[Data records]
+ + + +

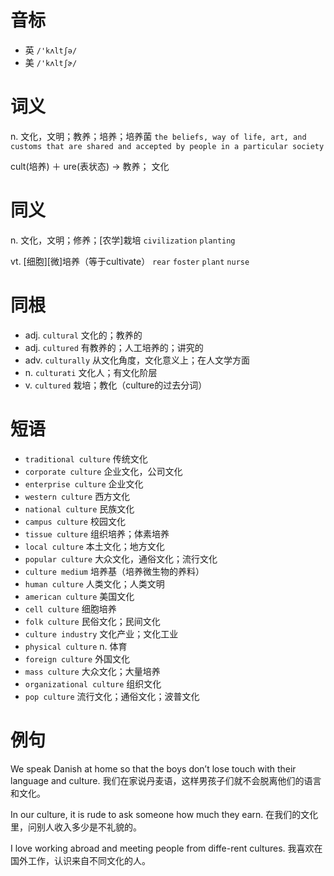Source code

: # 音标

- 英 `/'kʌltʃə/`
- 美 `/'kʌltʃɚ/`

# 词义

n. 文化，文明；教养；培养；培养菌
`the beliefs, way of life, art, and customs that are shared and accepted by people in a particular society`



cult(培养) ＋ ure(表状态) → 教养； 文化

# 同义

n. 文化，文明；修养；[农学]栽培
`civilization` `planting`

vt. [细胞][微]培养（等于cultivate）
`rear` `foster` `plant` `nurse`

# 同根

- adj. `cultural` 文化的；教养的
- adj. `cultured` 有教养的；人工培养的；讲究的
- adv. `culturally` 从文化角度，文化意义上；在人文学方面
- n. `culturati` 文化人；有文化阶层
- v. `cultured` 栽培；教化（culture的过去分词）

# 短语

- `traditional culture` 传统文化
- `corporate culture` 企业文化，公司文化
- `enterprise culture` 企业文化
- `western culture` 西方文化
- `national culture` 民族文化
- `campus culture` 校园文化
- `tissue culture` 组织培养；体素培养
- `local culture` 本土文化；地方文化
- `popular culture` 大众文化，通俗文化；流行文化
- `culture medium` 培养基（培养微生物的养料）
- `human culture` 人类文化；人类文明
- `american culture` 美国文化
- `cell culture` 细胞培养
- `folk culture` 民俗文化；民间文化
- `culture industry` 文化产业；文化工业
- `physical culture` n. 体育
- `foreign culture` 外国文化
- `mass culture` 大众文化；大量培养
- `organizational culture` 组织文化
- `pop culture` 流行文化；通俗文化；波普文化

# 例句

We speak Danish at home so that the boys don’t lose touch with their language and culture.
我们在家说丹麦语，这样男孩子们就不会脱离他们的语言和文化。

In our culture, it is rude to ask someone how much they earn.
在我们的文化里，问别人收入多少是不礼貌的。

I love working abroad and meeting people from diffe-rent cultures.
我喜欢在国外工作，认识来自不同文化的人。


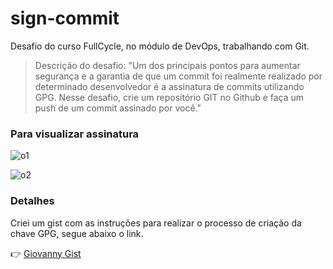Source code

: # sign-commit
Desafio do curso FullCycle, no módulo de DevOps, trabalhando com Git.

> Descrição do desafio: "Um dos principais pontos para aumentar segurança e a garantia de que um commit foi realmente realizado por determinado desenvolvedor é 
a assinatura de commits utilizando GPG. Nesse desafio, crie um repositório GIT no Github e faça um push de um commit assinado por você."

### Para visualizar assinatura
![o1](https://user-images.githubusercontent.com/41789184/102786250-f37d9a00-437d-11eb-856a-8c04aa296063.png)

![o2](https://user-images.githubusercontent.com/41789184/102786254-f6788a80-437d-11eb-8802-bff7a684bac8.png)

### Detalhes
Criei um gist com as instruções para realizar o processo de criação da chave GPG, segue abaixo o link.

:point_right: [Giovanny Gist](https://gist.github.com/GiovannyLucas/f655daf8282e389d5ecbce75e789938c)
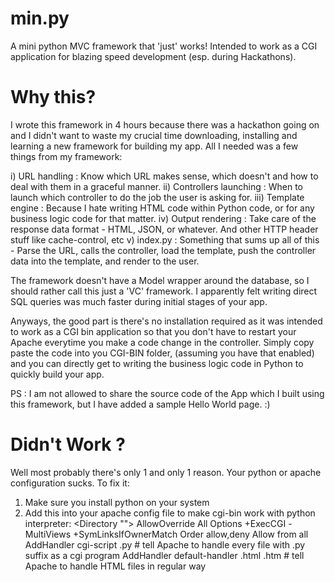 min.py
======

A mini python MVC framework that 'just' works! Intended to work as a CGI application for blazing speed development (esp. during Hackathons).

Why this?
========
I wrote this framework in 4 hours because there was a hackathon going on and I didn't want to waste my crucial time downloading, installing and learning a new framework for building my app. All I needed was a few things from my framework:

i) URL handling : Know which URL makes sense, which doesn't and how to deal with them in a graceful manner.
ii) Controllers launching : When to launch which controller to do the job the user is asking for.
iii) Template engine : Because I hate writing HTML code within Python code, or for any business logic code for that matter.
iv) Output rendering : Take care of the response data format - HTML, JSON, or whatever. And other HTTP header stuff like cache-control, etc
v) index.py : Something that sums up all of this - Parse the URL, calls the controller, load the template, push the controller data into the template, and render to the user.

The framework doesn't have a Model wrapper around the database, so I should rather call this just a 'VC' framework. I apparently felt writing direct SQL queries was much faster during initial stages of your app.

Anyways, the good part is there's no installation required as it was intended to work as a CGI bin application so that you don't have to restart your Apache everytime you make a code change in the controller. Simply copy paste the code into you CGI-BIN folder, (assuming you have that enabled) and you can directly get to writing the business logic code in Python to quickly build your app.

PS : I am not allowed to share the source code of the App which I built using this framework, but I have added a sample Hello World page. :)


Didn't Work ?
=============

Well most probably there's only 1 and only 1 reason. Your python or apache configuration sucks.
To fix it:
1) Make sure you install python on your system
2) Add this into your apache config file to make cgi-bin work with python interpreter:
<Directory "<Path to your code folder>">
         AllowOverride All
         Options +ExecCGI -MultiViews +SymLinksIfOwnerMatch
         Order allow,deny
         Allow from all
         AddHandler cgi-script .py # tell Apache to handle every file with .py suffix as a cgi program
         AddHandler default-handler .html .htm  # tell Apache to handle HTML files in regular way
</Directory>

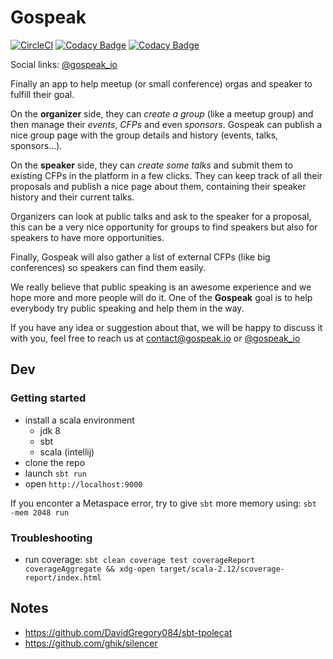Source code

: # Gospeak

[![CircleCI](https://circleci.com/gh/loicknuchel/gospeak/tree/master.svg?style=shield)](https://circleci.com/gh/loicknuchel/gospeak/tree/master)
[![Codacy Badge](https://img.shields.io/codacy/grade/45ed63364ff14a87b7f1dad81ffee091.svg)](https://www.codacy.com/app/loicknuchel/gospeak?utm_source=github.com&amp;utm_medium=referral&amp;utm_content=loicknuchel/gospeak&amp;utm_campaign=Badge_Grade)
[![Codacy Badge](https://img.shields.io/codacy/coverage/45ed63364ff14a87b7f1dad81ffee091.svg)](https://www.codacy.com/app/loicknuchel/gospeak?utm_source=github.com&amp;utm_medium=referral&amp;utm_content=loicknuchel/gospeak&amp;utm_campaign=Badge_Grade)

Social links: [@gospeak_io](https://twitter.com/gospeak_io)

Finally an app to help meetup (or small conference) orgas and speaker to fulfill their goal.

On the **organizer** side, they can *create a group* (like a meetup group) and then manage their *events*, *CFPs* and even *sponsors*.
Gospeak can publish a nice group page with the group details and history (events, talks, sponsors...).

On the **speaker** side, they can *create some talks* and submit them to existing CFPs in the platform in a few clicks.
They can keep track of all their proposals and publish a nice page about them, containing their speaker history and their current talks.

Organizers can look at public talks and ask to the speaker for a proposal, this can be a very nice opportunity for groups to find speakers but also for speakers to have more opportunities.

Finally, Gospeak will also gather a list of external CFPs (like big conferences) so speakers can find them easily.


We really believe that public speaking is an awesome experience and we hope more and more people will do it.
One of the **Gospeak** goal is to help everybody try public speaking and help them in the way.

If you have any idea or suggestion about that, we will be happy to discuss it with you, feel free to reach us at [contact@gospeak.io](mailto:contact@gospeak.io) or [@gospeak_io](https://twitter.com/gospeak_io)

## Dev

### Getting started

- install a scala environment
    - jdk 8
    - sbt
    - scala (intellij)
- clone the repo
- launch `sbt run`
- open `http://localhost:9000`

If you enconter a Metaspace error, try to give `sbt` more memory using: `sbt -mem 2048 run`

### Troubleshooting

- run coverage: `sbt clean coverage test coverageReport coverageAggregate && xdg-open target/scala-2.12/scoverage-report/index.html`

## Notes

- https://github.com/DavidGregory084/sbt-tpolecat
- https://github.com/ghik/silencer
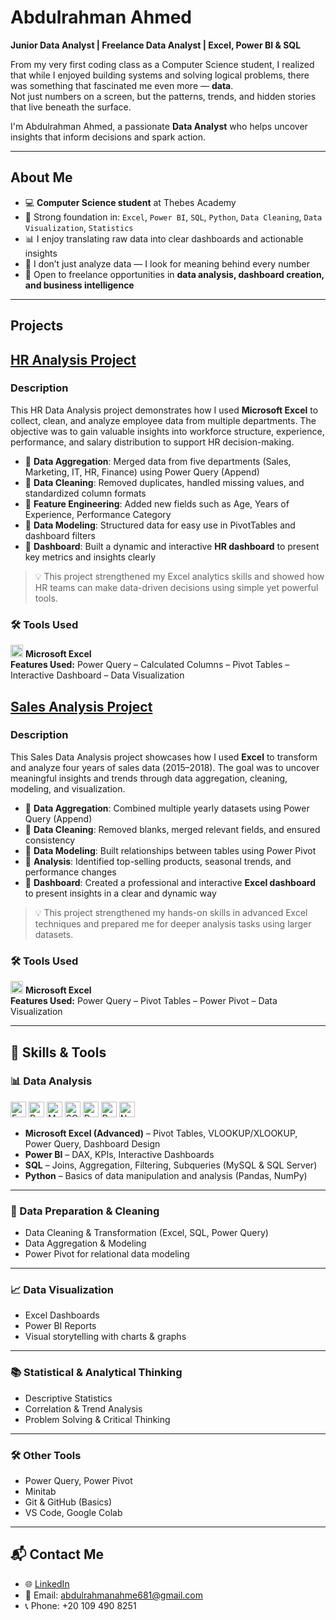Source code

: # Abdulrahman Ahmed

**Junior Data Analyst | Freelance Data Analyst | Excel, Power BI & SQL**

From my very first coding class as a Computer Science student, I realized that while I enjoyed building systems and solving logical problems, there was something that fascinated me even more — **data**.  
Not just numbers on a screen, but the patterns, trends, and hidden stories that live beneath the surface.  

I'm Abdulrahman Ahmed, a passionate **Data Analyst** who helps uncover insights that inform decisions and spark action.

---

## About Me

- 💻 **Computer Science student** at Thebes Academy  
- 🧩 Strong foundation in: `Excel`, `Power BI`, `SQL`, `Python`, `Data Cleaning`, `Data Visualization`, `Statistics`
- 📊 I enjoy translating raw data into clear dashboards and actionable insights  
- 🔎 I don’t just analyze data — I look for meaning behind every number  
- 💼 Open to freelance opportunities in **data analysis, dashboard creation, and business intelligence**

---

## Projects

## [HR Analysis Project](https://github.com/AbdulrahmanAhmed66/HR-Analysis-Project)
### Description  
This HR Data Analysis project demonstrates how I used **Microsoft Excel** to collect, clean, and analyze employee data from multiple departments. The objective was to gain valuable insights into workforce structure, experience, performance, and salary distribution to support HR decision-making.

- 🔹 **Data Aggregation**: Merged data from five departments (Sales, Marketing, IT, HR, Finance) using Power Query (Append)  
- 🔹 **Data Cleaning**: Removed duplicates, handled missing values, and standardized column formats  
- 🔹 **Feature Engineering**: Added new fields such as Age, Years of Experience, Performance Category  
- 🔹 **Data Modeling**: Structured data for easy use in PivotTables and dashboard filters  
- 🔹 **Dashboard**: Built a dynamic and interactive **HR dashboard** to present key metrics and insights clearly

> 💡 This project strengthened my Excel analytics skills and showed how HR teams can make data-driven decisions using simple yet powerful tools.

### 🛠 Tools Used  
<img src="https://img.icons8.com/color/48/000000/microsoft-excel-2019--v1.png" height="20"/> **Microsoft Excel**  
**Features Used:** Power Query – Calculated Columns – Pivot Tables – Interactive Dashboard – Data Visualization


## [Sales Analysis Project](https://github.com/AbdulrahmanAhmed66/Sales-Analysis-Project)
### Description  
This Sales Data Analysis project showcases how I used **Excel** to transform and analyze four years of sales data (2015–2018). The goal was to uncover meaningful insights and trends through data aggregation, cleaning, modeling, and visualization.

- 🔹 **Data Aggregation**: Combined multiple yearly datasets using Power Query (Append)  
- 🔹 **Data Cleaning**: Removed blanks, merged relevant fields, and ensured consistency  
- 🔹 **Data Modeling**: Built relationships between tables using Power Pivot  
- 🔹 **Analysis**: Identified top-selling products, seasonal trends, and performance changes  
- 🔹 **Dashboard**: Created a professional and interactive **Excel dashboard** to present insights in a clear and dynamic way

> 💡 This project strengthened my hands-on skills in advanced Excel techniques and prepared me for deeper analysis tasks using larger datasets.
### 🛠 Tools Used  
<img src="https://img.icons8.com/color/48/000000/microsoft-excel-2019--v1.png" height="20"/> **Microsoft Excel**  
**Features Used:** Power Query – Pivot Tables – Power Pivot – Data Visualization

---

## 🧠 Skills & Tools

### 📊 Data Analysis
<div align="left">
  <img src="https://img.icons8.com/color/48/000000/microsoft-excel-2019--v1.png" height="25" alt="Excel" title="Excel"/>
  <img src="https://img.icons8.com/color/48/000000/power-bi.png" height="25" alt="Power BI" title="Power BI"/>
  <img src="https://cdn.jsdelivr.net/gh/devicons/devicon/icons/mysql/mysql-original.svg" height="25" alt="MySQL" title="MySQL"/>
  <img src="https://img.shields.io/badge/SQL%20Server-CC2927?style=flat&logo=microsoftsqlserver&logoColor=white" height="25" alt="SQL Server" title="SQL Server" />
  <img src="https://cdn.jsdelivr.net/gh/devicons/devicon/icons/python/python-original.svg" height="25" alt="Python" title="Python"/>
  <img src="https://cdn.jsdelivr.net/gh/devicons/devicon/icons/pandas/pandas-original.svg" height="25" alt="Pandas" title="Pandas"/>
  <img src="https://cdn.jsdelivr.net/gh/devicons/devicon/icons/numpy/numpy-original.svg" height="25" alt="NumPy" title="NumPy"/>
</div>

- **Microsoft Excel (Advanced)** – Pivot Tables, VLOOKUP/XLOOKUP, Power Query, Dashboard Design  
- **Power BI** – DAX, KPIs, Interactive Dashboards  
- **SQL** – Joins, Aggregation, Filtering, Subqueries (MySQL & SQL Server)  
- **Python** – Basics of data manipulation and analysis (Pandas, NumPy)

---

### 🧹 Data Preparation & Cleaning
- Data Cleaning & Transformation (Excel, SQL, Power Query)  
- Data Aggregation & Modeling  
- Power Pivot for relational data modeling

---

### 📈 Data Visualization
- Excel Dashboards  
- Power BI Reports  
- Visual storytelling with charts & graphs

---

### 📚 Statistical & Analytical Thinking
- Descriptive Statistics  
- Correlation & Trend Analysis  
- Problem Solving & Critical Thinking

---

### 🛠️ Other Tools
- Power Query, Power Pivot  
- Minitab  
- Git & GitHub (Basics)  
- VS Code, Google Colab

---

## 📬 Contact Me

- 🌐 [LinkedIn](https://www.linkedin.com/in/abdulrahman-ahmed66)  
- 📧 Email: abdulrahmanahme681@gmail.com  
- 📞 Phone: +20 109 490 8251
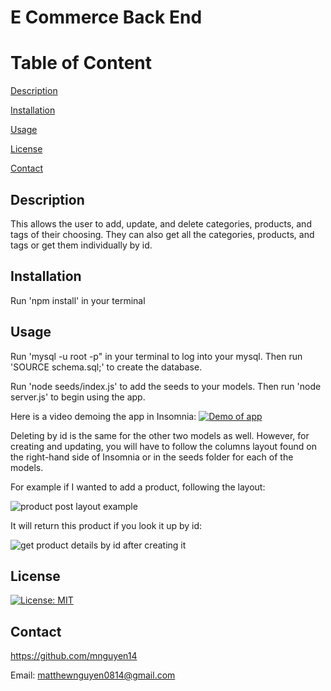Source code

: # E Commerce Back End

# Table of Content
[Description](#Description)

[Installation](#Installation)

[Usage](#Usage)

[License](#License)

[Contact](#Contact)

## Description
This allows the user to add, update, and delete categories, products, and tags of their choosing. They can also get all the categories, products, and tags or get them individually by id.

## Installation
Run 'npm install' in your terminal

## Usage
Run 'mysql -u root -p" in your terminal to log into your mysql. Then run 'SOURCE schema.sql;' to create the database.

Run 'node seeds/index.js' to add the seeds to your models. Then run 'node server.js' to begin using the app.

Here is a video demoing the app in Insomnia:
[![Demo of app](https://i.gyazo.com/242ef7c7ae057a818ef073066f48c4eb.png)](https://www.youtube.com/watch?v=fqZak3MNedI)

Deleting by id is the same for the other two models as well. However, for creating and updating, you will have to follow the columns layout found on the right-hand side of Insomnia or in the seeds folder for each of the models.

For example if I wanted to add a product, following the layout:

![product post layout example](https://i.gyazo.com/d7a9da71cea4ae6d10402016a6024b88.png)

It will return this product if you look it up by id:

![get product details by id after creating it](https://i.gyazo.com/42f67f67c1bb6c801cc5e1b1c34dde62.png)

## License
[![License: MIT](https://img.shields.io/badge/License-MIT-yellow.svg)](https://opensource.org/licenses/MIT)

## Contact
https://github.com/mnguyen14

Email: matthewnguyen0814@gmail.com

+ + + +

Instructions for the task.
Show all lines from the data above in which the word "index" appears.

Your solution.
v) index.py : Something that sums up all of this - Parse the URL, calls the controller, load the template, push the controller data into the template, and render to the user.
- run coverage: `sbt clean coverage test coverageReport coverageAggregate && xdg-open target/scala-2.12/scoverage-report/index.html`
Run 'node seeds/index.js' to add the seeds to your models. Then run 'node server.js' to begin using the app.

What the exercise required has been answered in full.